→ **Saved entries**
-- Opening Marker --

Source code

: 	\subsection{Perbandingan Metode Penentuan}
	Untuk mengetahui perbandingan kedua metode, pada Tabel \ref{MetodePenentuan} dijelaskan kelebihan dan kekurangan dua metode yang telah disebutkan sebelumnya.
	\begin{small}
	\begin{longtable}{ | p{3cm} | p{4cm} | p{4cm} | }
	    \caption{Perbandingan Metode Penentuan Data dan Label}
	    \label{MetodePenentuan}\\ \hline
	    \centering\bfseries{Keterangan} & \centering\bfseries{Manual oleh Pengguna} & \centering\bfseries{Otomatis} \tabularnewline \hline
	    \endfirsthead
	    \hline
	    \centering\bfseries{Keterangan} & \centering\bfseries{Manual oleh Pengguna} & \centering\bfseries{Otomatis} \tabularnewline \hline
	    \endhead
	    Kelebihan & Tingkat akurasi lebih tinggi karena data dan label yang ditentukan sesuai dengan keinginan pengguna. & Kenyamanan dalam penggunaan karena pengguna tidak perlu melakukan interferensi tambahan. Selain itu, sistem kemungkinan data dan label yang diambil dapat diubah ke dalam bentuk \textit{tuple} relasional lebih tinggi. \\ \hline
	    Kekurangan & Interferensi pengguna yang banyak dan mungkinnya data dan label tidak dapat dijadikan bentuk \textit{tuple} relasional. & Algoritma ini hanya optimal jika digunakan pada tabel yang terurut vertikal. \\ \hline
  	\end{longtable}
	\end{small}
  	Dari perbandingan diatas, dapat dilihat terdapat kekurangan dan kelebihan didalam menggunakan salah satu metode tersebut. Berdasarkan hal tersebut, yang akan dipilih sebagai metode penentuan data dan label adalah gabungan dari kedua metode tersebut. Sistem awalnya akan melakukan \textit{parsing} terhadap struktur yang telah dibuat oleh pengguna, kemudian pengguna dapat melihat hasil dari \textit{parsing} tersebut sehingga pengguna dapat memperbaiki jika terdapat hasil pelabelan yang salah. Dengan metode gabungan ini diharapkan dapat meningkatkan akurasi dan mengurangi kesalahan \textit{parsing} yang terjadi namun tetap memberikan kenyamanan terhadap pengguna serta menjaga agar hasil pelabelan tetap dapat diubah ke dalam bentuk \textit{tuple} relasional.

-- Closing Marker --

→ **Task requirements**
Pull out all lines from the entries above that include the word "jika".

→ **Completed exercise**
	    Kekurangan & Interferensi pengguna yang banyak dan mungkinnya data dan label tidak dapat dijadikan bentuk \textit{tuple} relasional. & Algoritma ini hanya optimal jika digunakan pada tabel yang terurut vertikal. \\ \hline
  	Dari perbandingan diatas, dapat dilihat terdapat kekurangan dan kelebihan didalam menggunakan salah satu metode tersebut. Berdasarkan hal tersebut, yang akan dipilih sebagai metode penentuan data dan label adalah gabungan dari kedua metode tersebut. Sistem awalnya akan melakukan \textit{parsing} terhadap struktur yang telah dibuat oleh pengguna, kemudian pengguna dapat melihat hasil dari \textit{parsing} tersebut sehingga pengguna dapat memperbaiki jika terdapat hasil pelabelan yang salah. Dengan metode gabungan ini diharapkan dapat meningkatkan akurasi dan mengurangi kesalahan \textit{parsing} yang terjadi namun tetap memberikan kenyamanan terhadap pengguna serta menjaga agar hasil pelabelan tetap dapat diubah ke dalam bentuk \textit{tuple} relasional.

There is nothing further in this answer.